Because the core files of the theme will be replaced with every update, an additional feature was added to allow translations; Overrides. By creating a file with the same name as the language file, but placing it in the sites/websiteName/input/languages folder (where websiteName is the name of the site as defined in the Publii app backend), you can add your own translations that will override the language file, as described in the translation section earlier in this article. When Publii creates the pages for your site, it first takes the placeholder text from the language file, but then it checks for an override file. If it finds one, it will then find any replacement translation text strings in the override file, and use them to replace the text it took from the language file. This will allow you to modify text without messing around with the core files, or worrying about losing your changes when an update hits.

The %s that you sometimes see in the text is a another piece of placeholder text, but in this case it will fetch a variable that may be dynamic, or modifiable.

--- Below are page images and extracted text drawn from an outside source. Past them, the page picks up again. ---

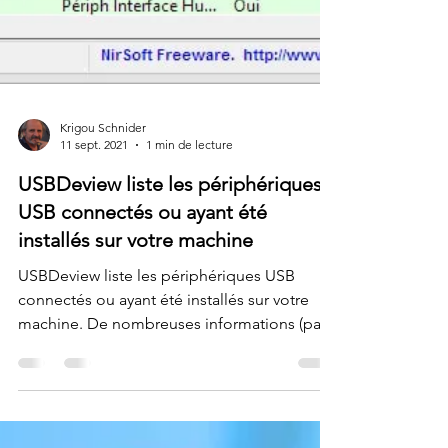
Krigou Schnider
11 sept. 2021
1 min de lecture
USBDeview liste les périphériques
USB connectés ou ayant été
installés sur votre machine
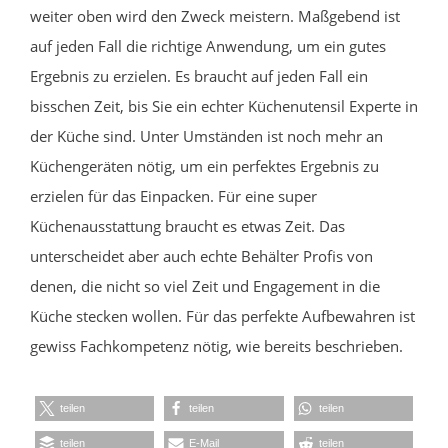
weiter oben wird den Zweck meistern. Maßgebend ist
auf jeden Fall die richtige Anwendung, um ein gutes
Ergebnis zu erzielen. Es braucht auf jeden Fall ein
bisschen Zeit, bis Sie ein echter Küchenutensil Experte in
der Küche sind. Unter Umständen ist noch mehr an
Küchengeräten nötig, um ein perfektes Ergebnis zu
erzielen für das Einpacken. Für eine super
Küchenausstattung braucht es etwas Zeit. Das
unterscheidet aber auch echte Behälter Profis von
denen, die nicht so viel Zeit und Engagement in die
Küche stecken wollen. Für das perfekte Aufbewahren ist
gewiss Fachkompetenz nötig, wie bereits beschrieben.
teilen
teilen
teilen
teilen
E-Mail
teilen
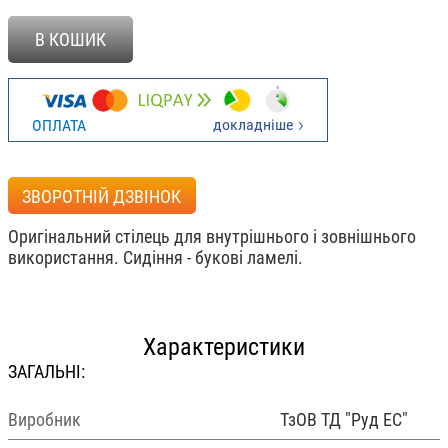
В КОШИК
докладніше
ОПЛАТА
ЗВОРОТНІЙ ДЗВІНОК
Оригінальний стілець для внутрішнього і зовнішнього
використання. Сидіння - букові ламелі.
Характеристики
ЗАГАЛЬНІ:
Виробник
ТзОВ ТД "Руд ЕС"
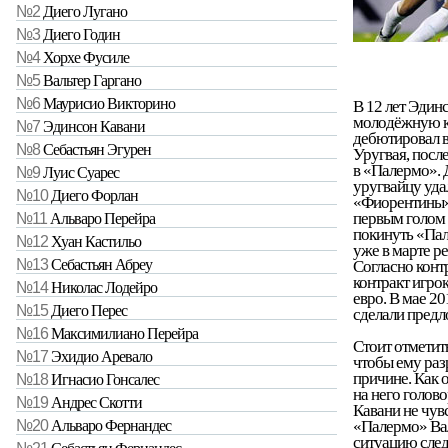
№2
Диего Лугано
№3
Диего Годин
№4
Хорхе Фусиле
№5
Вальтер Гаргано
№6
Маурисио Викторино
В 12 лет Эдинс
молодёжную к
№7
Эдинсон Кавани
дебютировал в
№8
Себастьян Эгурен
Уругвая, после
в «Палермо». 
№9
Луис Суарес
уругвайцу уда
№10
Диего Форлан
«Фиорентины» 
первым голом 
№11
Альваро Перейра
покинуть «Пал
№12
Хуан Кастильо
уже в марте р
№13
Себастьян Абреу
Согласно конт
контракт игро
№14
Николас Лодейро
евро. В мае 2
№15
Диего Перес
сделали предл
№16
Максимилиано Перейра
Стоит отметить
№17
Эхидио Аревало
чтобы ему раз
причине. Как 
№18
Игнасио Гонсалес
на него голово
№19
Андрес Скотти
Кавани не чув
«Палермо» Вал
№20
Альваро Фернандес
ситуацию след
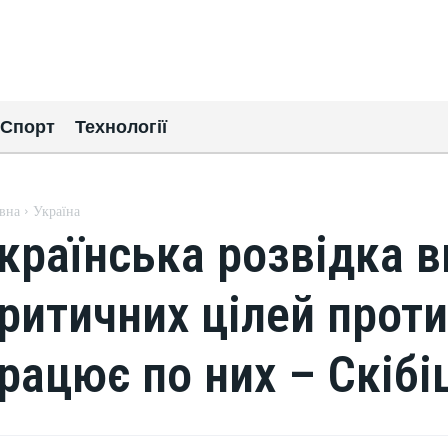
Спорт
Технології
вна
Україна
країнська розвідка в
ритичних цілей прот
рацює по них – Скібі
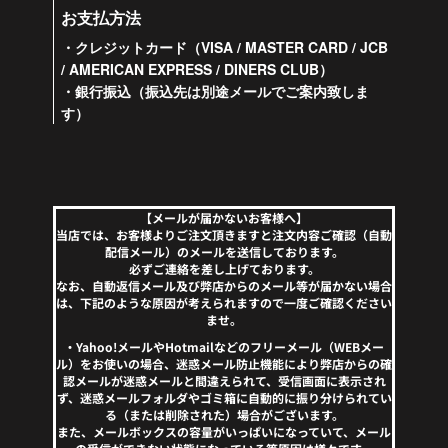
お支払方法
・クレジットカード（VISA / MASTER CARD / JCB
/ AMERICAN EXPRESS / DINERS CLUB）
・銀行振込（振込先は別途メールでご案内致しま
す）
【メールが届かないお客様へ】
当店では、お客様よりご注文頂きますと注文内容ご確認（自動
配信メール）のメールを送信しております。
必ずご連絡を差し上げております。
なお、自動返信メール及び弊店からのメール等が届かない場合
は、下記のような原因が考えられますので一度ご確認ください
ませ。
・Yahoo!メールやHotmailなどのフリーメール（WEBメー
ル）をお使いの場合、迷惑メール防止機能により弊店からの確
認メールが迷惑メールと間違えられて、受信画面に表示され
ず、迷惑メールフォルダやゴミ箱に自動的に振り分けられてい
る（または削除された）場合がございます。
また、メールボックスの容量がいっぱいになっていて、メール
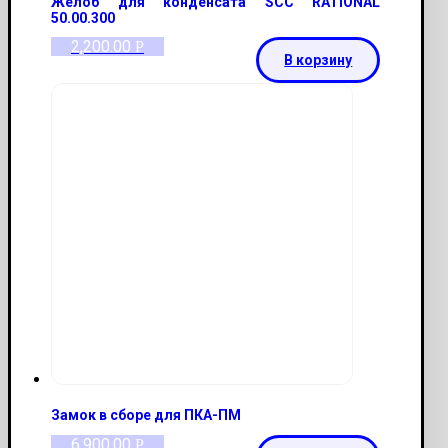
Желоб для конденсата SCC RATIONAL
50.00.300
2,200.00
Р
В корзину
Замок в сборе для ПКА-ПМ
6,900.00
Р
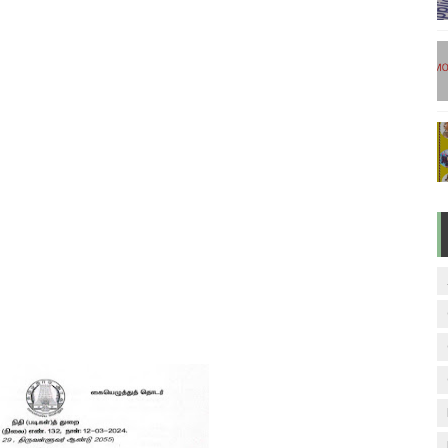
ேலை வாய்ப்பு ( டிச 18 )
ுக்கான தேர்வுக்கூட நுழைவுச்சீட்டு வெளியீடு!
மிழ் படித்துப் பழக 200 எளிமையான தமிழ் வாக்கியங்கள்
ரம் பாடக் குறிப்பு
வாரம் பாடக் குறிப்பு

Let's say that a theme has a bit of frontpage text that says "Hello from the folks at websiteName", where websiteName is the name of the website. Each user that installs this theme will have a different website, so they can't just hard-code a particular website name into the theme. Instead, they will use an %s element in the language file, then in the theme code they will define what the variable should be, such as @website.name. This way, when Publii creates the live site code, it will automatically replace the %s with the website name variable, which will be different for each website.